Yes, I have. The modification suggested in #92 does not work in my case. Though it can help to install driver 525 and CUDA 12 at the beginning, the following cuda-driver installation would force to update the driver version to 530. The validation step of the cuda-driver does not allow any other version of the cuda-driver but the newest one.
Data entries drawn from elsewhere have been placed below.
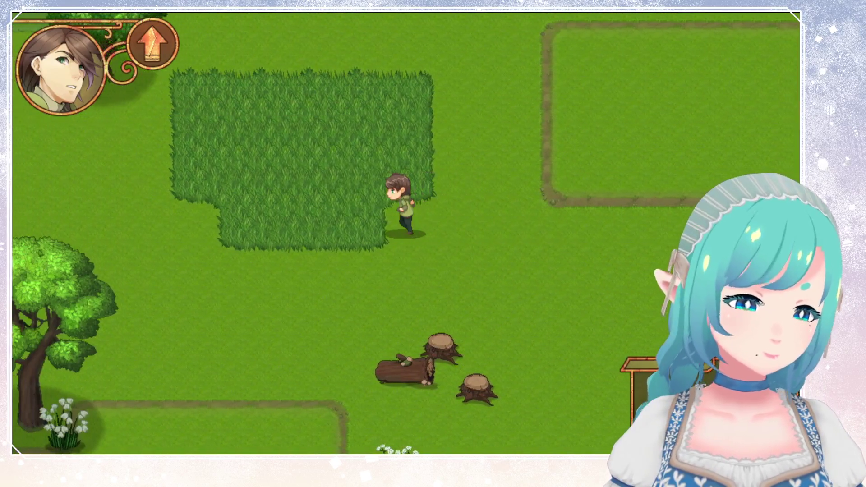
key(Down)
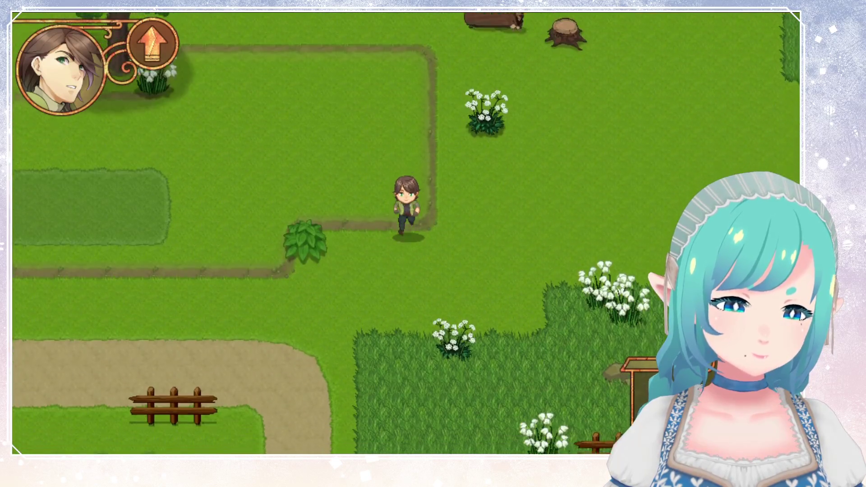
key(Left)
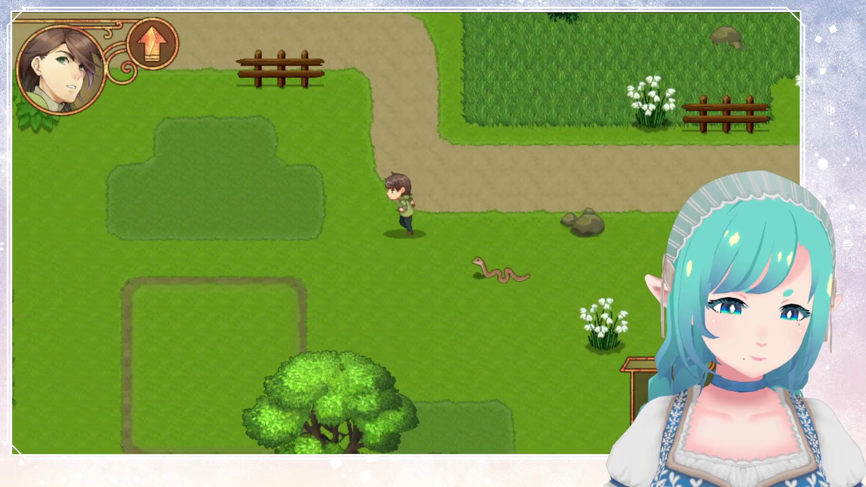
key(Down)
key(Down)
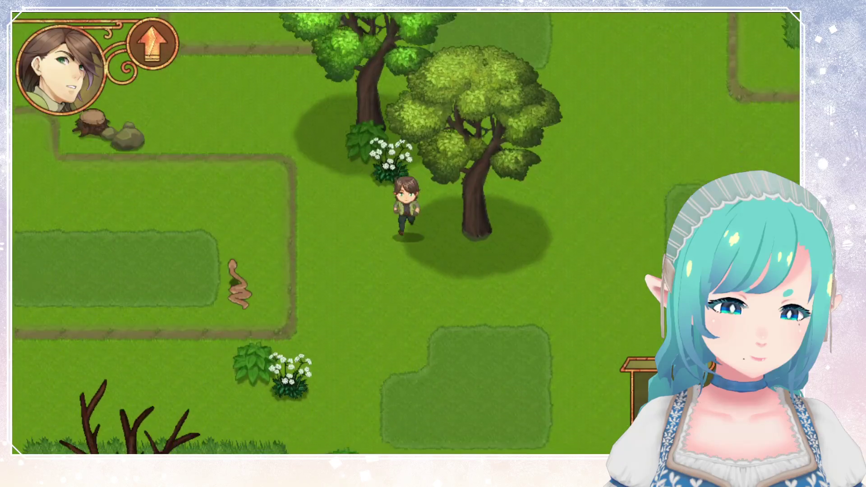
key(Right)
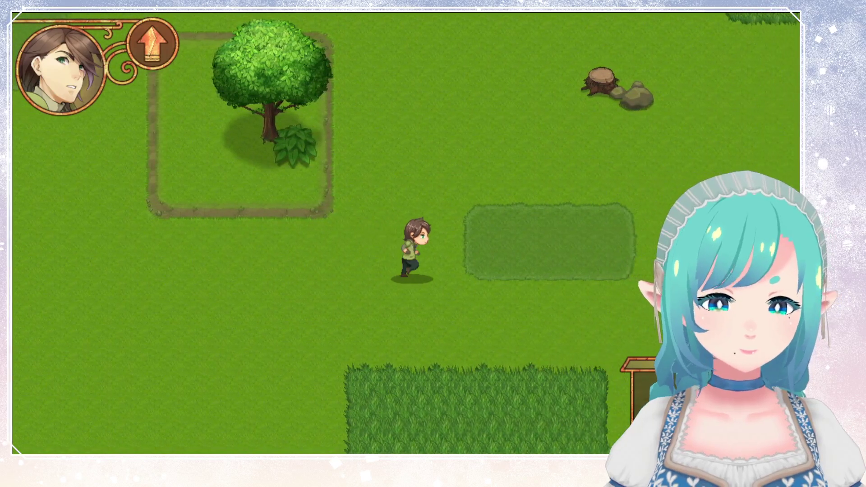
key(Up)
key(Left)
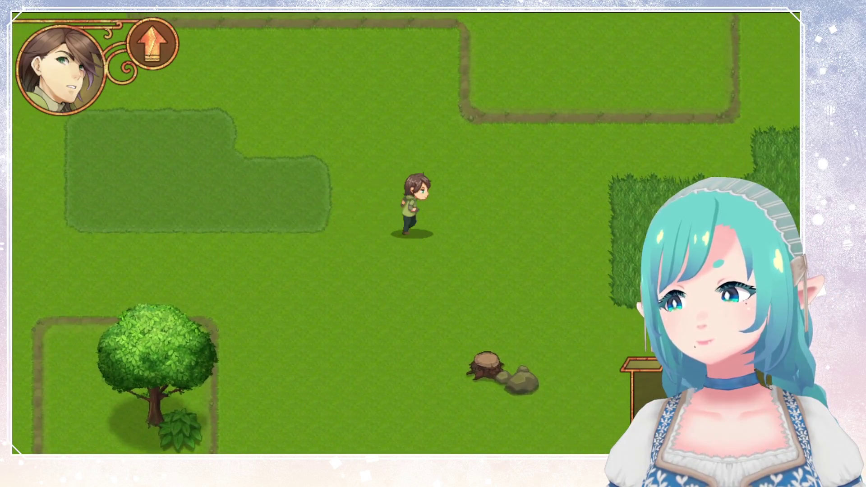
key(Up)
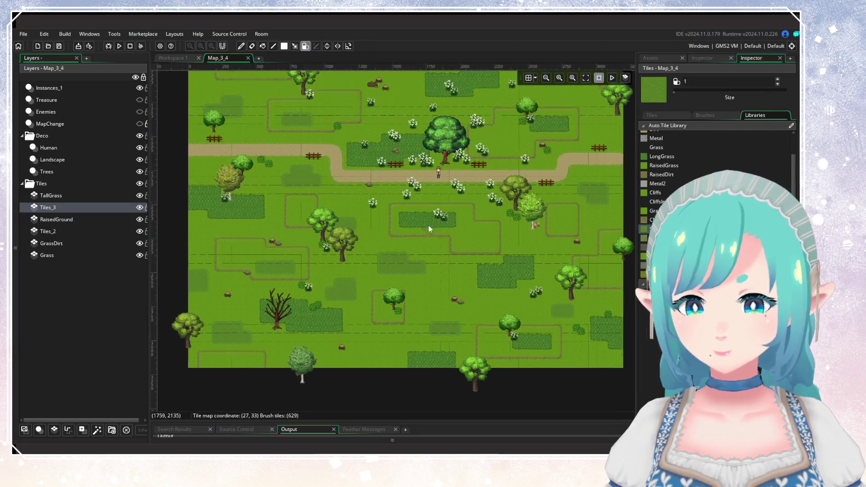
Step: Switch to the Enemies layer and reposition several enemies, moving one off the path and inst_704 upward
drag(427, 299, 375, 280)
click(104, 101)
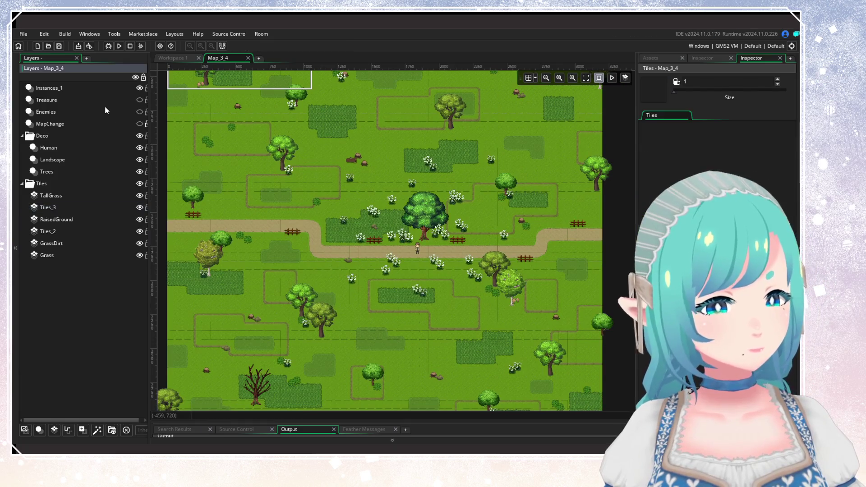
click(121, 113)
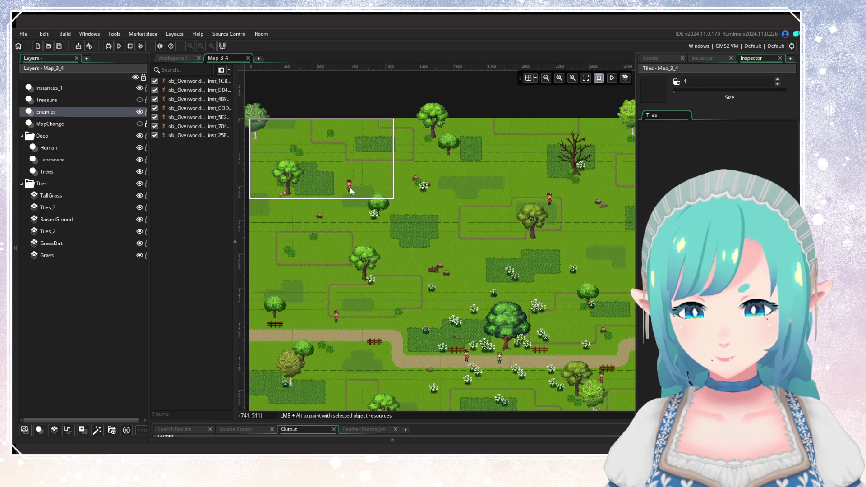
drag(351, 190, 362, 193)
drag(462, 232, 359, 198)
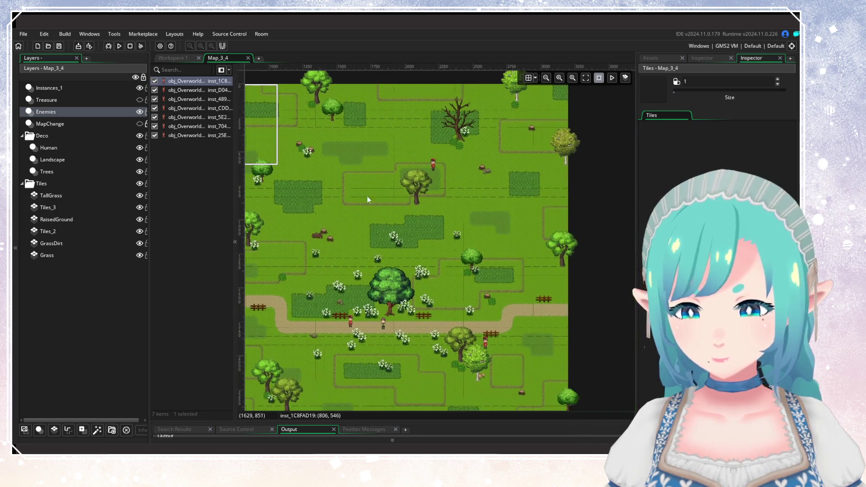
mouse_move(434, 173)
mouse_down()
mouse_move(452, 175)
mouse_move(437, 172)
mouse_up()
scroll(418, 218, down, 5)
scroll(447, 216, left, 10)
scroll(430, 208, up, 4)
scroll(370, 239, right, 2)
scroll(347, 180, down, 7)
drag(462, 139, 464, 224)
scroll(389, 262, left, 5)
scroll(389, 262, up, 3)
drag(402, 269, 408, 208)
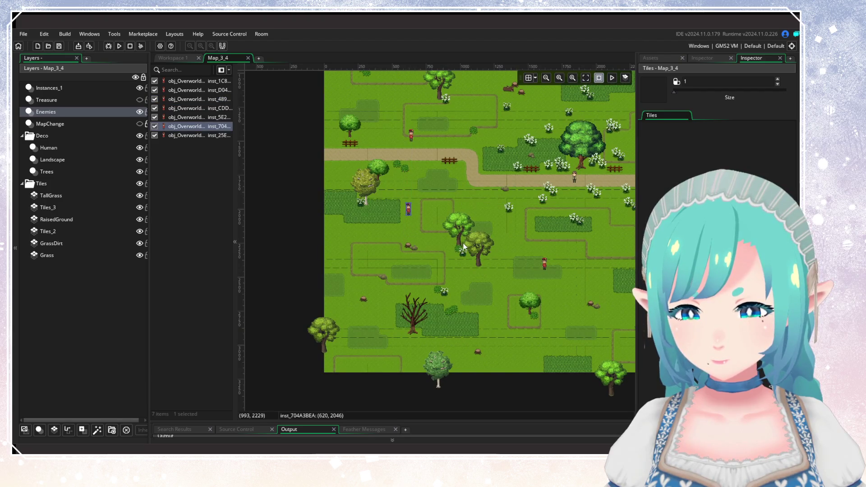
click(464, 253)
Step: Move more enemies lower, including inst_25E further down and inst_CDD down and right
scroll(469, 263, right, 8)
scroll(469, 263, down, 5)
scroll(457, 239, up, 1)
A possible workaround is to change the cuda-driver/ in ben/benchbot_install to cuda-driver-*. However, even passed all validation, the installation still failed, which unfortunately I did not preserve any log or output of this step...

Based on my experience, the 3070 works perfectly with the newest version of CUDA (12.1) and driver (530) but not for the 4080. Maybe the incompatibility between 40x GPUs and CUDA or driver causes this issue.

darkain84 commented 1 year ago

Even if follow the guide to install cuda=12.0.0-1, it upgrade the nvidia-driver to the latest one such as

  1. The reason is that cuda package depends on cuda-driver without a specific version, so it tries to install the latest cuda-driver and it upgrade the nvidia-driver.

I found a way to downgrade nvidia-driver and cuda packages and succeed to launch benchbot without GPU crash at 4080 GPU card. My solution is:

Uninstall cuda/nvidia-driver and install below packages manually before run benchbot install script.

# Install nvidia-driver 525
$ sudo apt install nvidia-driver-525
# Check the latest cuda-drivers for 525 (e.g. 525.125.06-1) at 
# https://developer.download.nvidia.com/compute/cuda/repos/ubuntu2004/x86_64/ and install it.
$ sudo apt install cuda-drivers=525.125.06-1
# Run benchbot installer
$ ./install or benchbot_install

I hope that it will be help to others who use 40xx graphic card.

david2611 commented 1 year ago

Thanks @darkain84 for pinging this issue again. I have just pushed an update to benchbot_install to try and fix the cuda driver/cuda version issues that people have been encountering.

If someone with hardware known to cause the crashes could you please try a fresh install (without pre-existing cuda and nvidia drivers) and confirm that this problem has been resolved?